O garoto a observou atentamente, como se estivesse analisando qualquer mentira ou maldade em suas palavras. Sakura esperou ele fazer isso, não era diferente de muitos gatos vadios que andavam pelo distrito. O garoto finalmente assentiu e a observou cuidar de cada uma de suas feridas com delicadeza e gentileza que contradiziam seu comportamento frio.
Quando Sakura terminou de cuidar dos ferimentos do garoto que a olhava com um sorriso tímido no rosto, percebeu que as aulas já devem ter começado faz algum tempo, ela suspirou com isso e arrumou suas coisas para voltar para casa, ela tinha muito trabalho para fazer ainda. Foi parada em suas ações ao ouvir a voz do garoto na sua frente.
- Você já vai embora ?
- Sim, mas vou para casa. As aulas já devem ter começado e não to com vontade de frequentar elas - Sakura respondeu se levantando para ir, mas uma mão em seu pulso a impediu de ir mais longe.
- Já que você n-não vai assistir as aulas… p-podemos…brincar no parque… j-juntos ?
Sakura percebeu a hesitação na voz, o tremor e o medo de rejeição.

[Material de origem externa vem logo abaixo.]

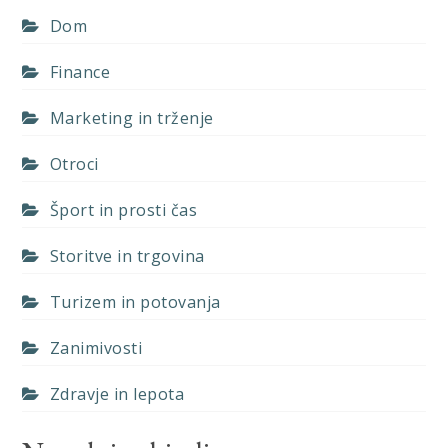
Dom
Finance
Marketing in trženje
Otroci
Šport in prosti čas
Storitve in trgovina
Turizem in potovanja
Zanimivosti
Zdravje in lepota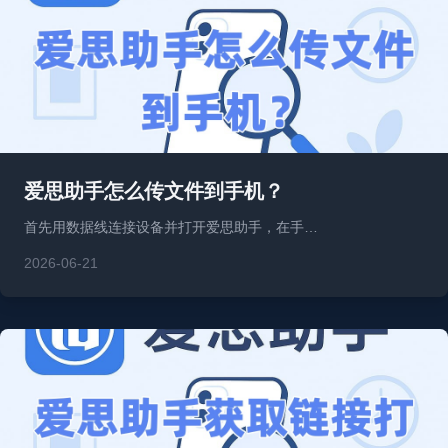
爱思助手怎么传文件到手机？
首先用数据线连接设备并打开爱思助手，在手…
2026-06-21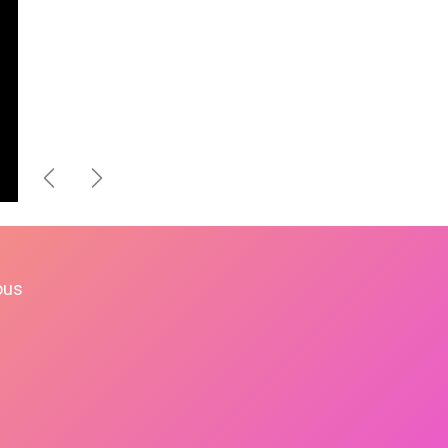
Précédent
Suivant
ous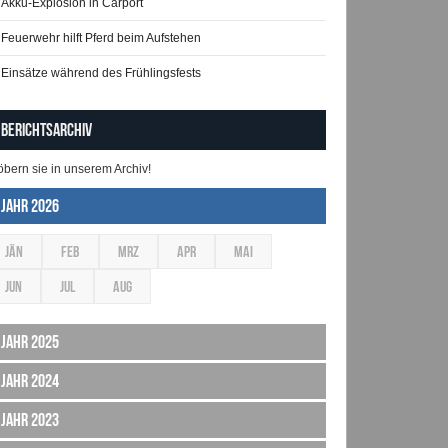
Akku-Explosion in Carport
Feuerwehr hilft Pferd beim Aufstehen
Einsätze während des Frühlingsfests
Berichtsarchiv
öbern sie in unserem Archiv!
Jahr 2026
JÄN
FEB
MRZ
APR
MAI
JUN
JUL
AUG
Jahr 2025
Jahr 2024
Jahr 2023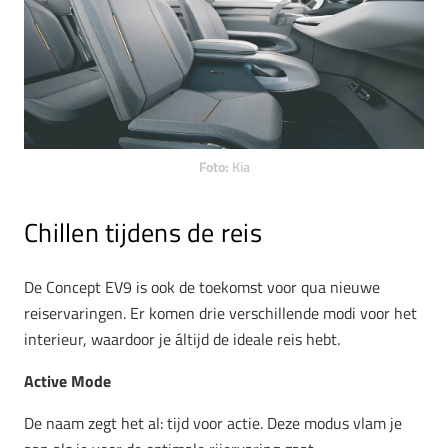
Foto:
Kia
Chillen tijdens de reis
De Concept EV9 is ook de toekomst voor qua nieuwe
reiservaringen. Er komen drie verschillende modi voor het
interieur, waardoor je áltijd de ideale reis hebt.
Active Mode
De naam zegt het al: tijd voor actie. Deze modus
vlam je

Contudo, ela também percebeu os olhos cheios de esperança que a fitava atentamente, esperando sua resposta. Sakura sabe que deve recusar, seu corpo está todo dolorido do treinamento e ela não dormiu direito nos últimos dias, atolada em papelada. Mas, algo dentro dela não queria abandonar essa criança. Ah, se um Haruno for interagir com alguém de fora do clã, tem que ser sério. Sakura olhou novamente para o garoto e o analisou. Hun, não deve ser um problema, ele não tem amigos e isso cai bem com ela.
Em um movimento lento, Sakura tirou a mão de seu pulso e puxou seu capuz que cobria parte de suas feições.
- Sou Sakura Haruno.
O garoto olhou fascinado para ela e logo um enorme sorriso surgiu em seu rosto.

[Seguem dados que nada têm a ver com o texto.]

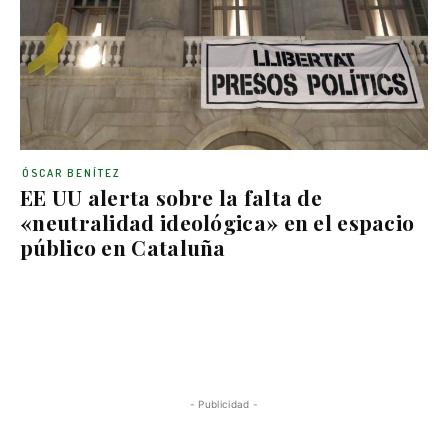
ÓSCAR BENÍTEZ
EE UU alerta sobre la falta de
«neutralidad ideológica» en el espacio
público en Cataluña
- Publicidad -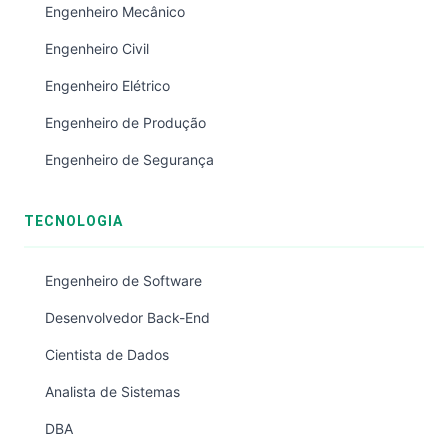
Engenheiro Mecânico
Engenheiro Civil
Engenheiro Elétrico
Engenheiro de Produção
Engenheiro de Segurança
TECNOLOGIA
Engenheiro de Software
Desenvolvedor Back-End
Cientista de Dados
Analista de Sistemas
DBA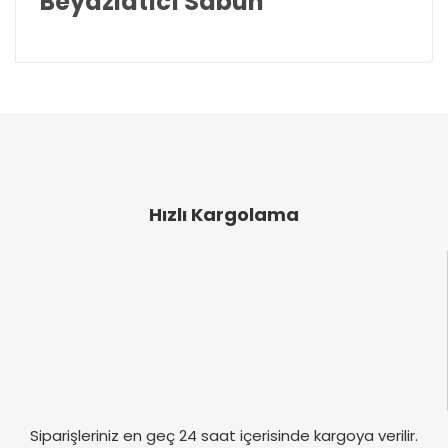
Beyazlatıcı Sabun
Bu ürünün fiyat bilgisi, resim, ürün açıklamalarında
ve diğer konularda yetersiz gördüğünüz noktaları
Bu ürüne ilk yorumu siz yapın!
öneri formunu kullanarak tarafımıza iletebilirsiniz.
Görüş ve önerileriniz için teşekkür ederiz.
Yorum Yaz
Ürün resmi kalitesiz, bozuk veya görüntülenemiyor.
Ürün açıklamasında eksik bilgiler bulunuyor.
Hızlı Kargolama
Ürün bilgilerinde hatalar bulunuyor.
Ürün fiyatı diğer sitelerden daha pahalı.
Bu ürüne benzer farklı alternatifler olmalı.
Gönder
Siparişleriniz en geç 24 saat içerisinde kargoya verilir.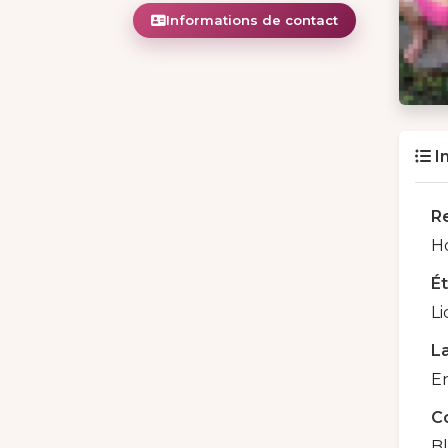
Informations de contact
I
R
H
É
Li
La
En
C
B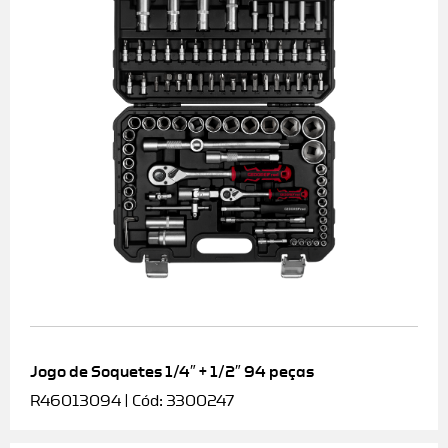
Jogo de Soquetes 1/4″ + 1/2″ 94 peças
R46013094 | Cód: 3300247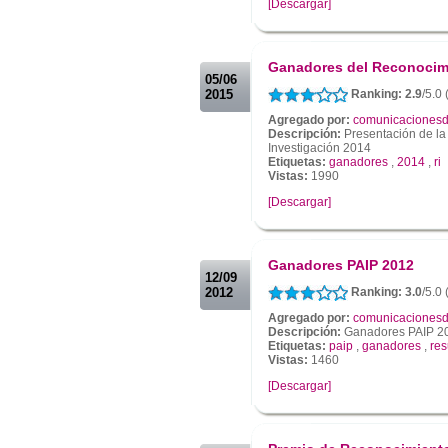
[Descargar]
.
.
Ganadores del Reconocimi
05/06
2015
Ranking: 2.9
/5.0 
Agregado por:
comunicacionesd
Descripción:
Presentación de la
Investigación 2014
Etiquetas:
ganadores
,
2014
,
ri
Vistas:
1990
[Descargar]
.
.
Ganadores PAIP 2012
12/09
2012
Ranking: 3.0
/5.0
Agregado por:
comunicacionesd
Descripción:
Ganadores PAIP 2
Etiquetas:
paip
,
ganadores
,
res
Vistas:
1460
[Descargar]
.
.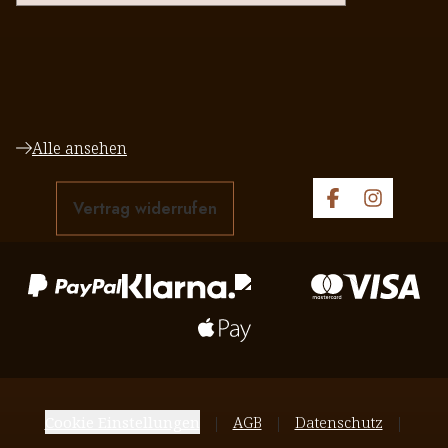
Alle ansehen
Vertrag widerrufen
Cookie Einstellungen
AGB
Datenschutz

- Meu nome é Naruto Uzumaki.
Os anbus escondidos nas sombras das árvores, observaram a interação da criança jinchuuriki e da garota Haruno. Suas ordens eram claras, não podiam se mostrar ou impedir qualquer agressão a criança loira, apenas se sua vida estivesse em risco. Eles já tinham se acostumado a ver a realidade sofrida do garoto e a violência que recebia todos os dias, seja das crianças da academia ou do orfanato, ou os civis e shinobis que tem grande ódio pela criança.

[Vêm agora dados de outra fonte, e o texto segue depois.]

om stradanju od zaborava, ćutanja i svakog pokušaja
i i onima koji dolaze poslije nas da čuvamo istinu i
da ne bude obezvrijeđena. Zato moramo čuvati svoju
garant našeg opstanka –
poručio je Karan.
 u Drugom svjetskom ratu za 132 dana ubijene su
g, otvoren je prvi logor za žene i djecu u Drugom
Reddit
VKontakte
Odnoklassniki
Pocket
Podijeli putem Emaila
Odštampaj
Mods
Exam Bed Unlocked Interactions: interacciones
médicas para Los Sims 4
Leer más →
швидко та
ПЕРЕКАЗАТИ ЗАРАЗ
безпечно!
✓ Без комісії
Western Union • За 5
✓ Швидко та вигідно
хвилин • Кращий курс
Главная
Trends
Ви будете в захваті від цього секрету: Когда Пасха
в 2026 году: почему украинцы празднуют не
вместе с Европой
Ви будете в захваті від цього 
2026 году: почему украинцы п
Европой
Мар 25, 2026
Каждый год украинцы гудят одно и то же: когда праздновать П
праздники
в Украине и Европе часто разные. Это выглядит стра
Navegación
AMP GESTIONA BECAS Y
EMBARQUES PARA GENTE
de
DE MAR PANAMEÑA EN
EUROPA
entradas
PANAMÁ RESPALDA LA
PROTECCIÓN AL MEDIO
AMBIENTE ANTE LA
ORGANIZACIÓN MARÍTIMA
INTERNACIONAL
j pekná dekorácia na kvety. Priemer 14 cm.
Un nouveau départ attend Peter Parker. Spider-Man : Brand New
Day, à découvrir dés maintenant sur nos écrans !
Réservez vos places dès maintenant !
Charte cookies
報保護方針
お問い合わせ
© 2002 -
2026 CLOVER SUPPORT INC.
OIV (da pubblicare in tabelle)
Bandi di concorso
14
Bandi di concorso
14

Quando a garota Haruno entrou no bosque, eles pensaram que ela iria ignorar ou espancar todas as outras crianças para se divertir. Não seria uma surpresa, eles tem uns poucos Harunos nas fileiras dos anbus, mas todos eram conhecidos por sua violência, sede de sangue e astúcia. Não eram indivíduos que o resto deles gostavam de interagir.
Quando o garoto civil disse aquelas palavras sobre o clã da garota, os anbus sabiam que iriam assistir uma cena de violência. Não estavam enganados, a garota os espancou até tirar sangue e as crianças fugirem chorando e ensanguentadas. O Anbu com máscara de cão observou se a garota iria machucar o seu protegido. Ficou surpreso quando ela cuidou de suas feridas e aceitou o pedido de brincar com Naruto.
O anbu conhecia Naruto muito bem, viu o olhar fascinado do garoto quando a criança Haruno tirou o capuz e expôs seu rosto e cabelo. Uma aparência bem exótica e única, mas foi o cabelo dela que fez ele e os outros ficarem rígidos.
Eles sabem que o clã Haruno também é conhecido por sua variedade de cores de cabelos e aparência exótica, tendo alguns com cabelo rosa, mas são alguns desses que fazem parte da anbu e tem um reputação de serem brutais, sanguinários e verdadeiras feras em missões que os deixam inquietos.
A imagem de gêmeos com cabelos rosa de um tom mais claro e um homem do mesmo tom escuro, surgiu na mente do Anbu com máscara de cão. Ele tinha vontade de tirar Naruto de perto da garota, mas ele viu como Naruto estava rindo e sorrindo enquanto brincava toda a tarde com a garota que voltou a cobrir seu rosto com o capuz.
Ele vai ter que avisar a Minato para ficar de olho atento em Naruto ou deixar as coisas acontecerem naturalmente. Ele não se importa de onde vem a garota, enquanto ela não machucar Naruto, ele ficará em seu canto e não irá se envolver.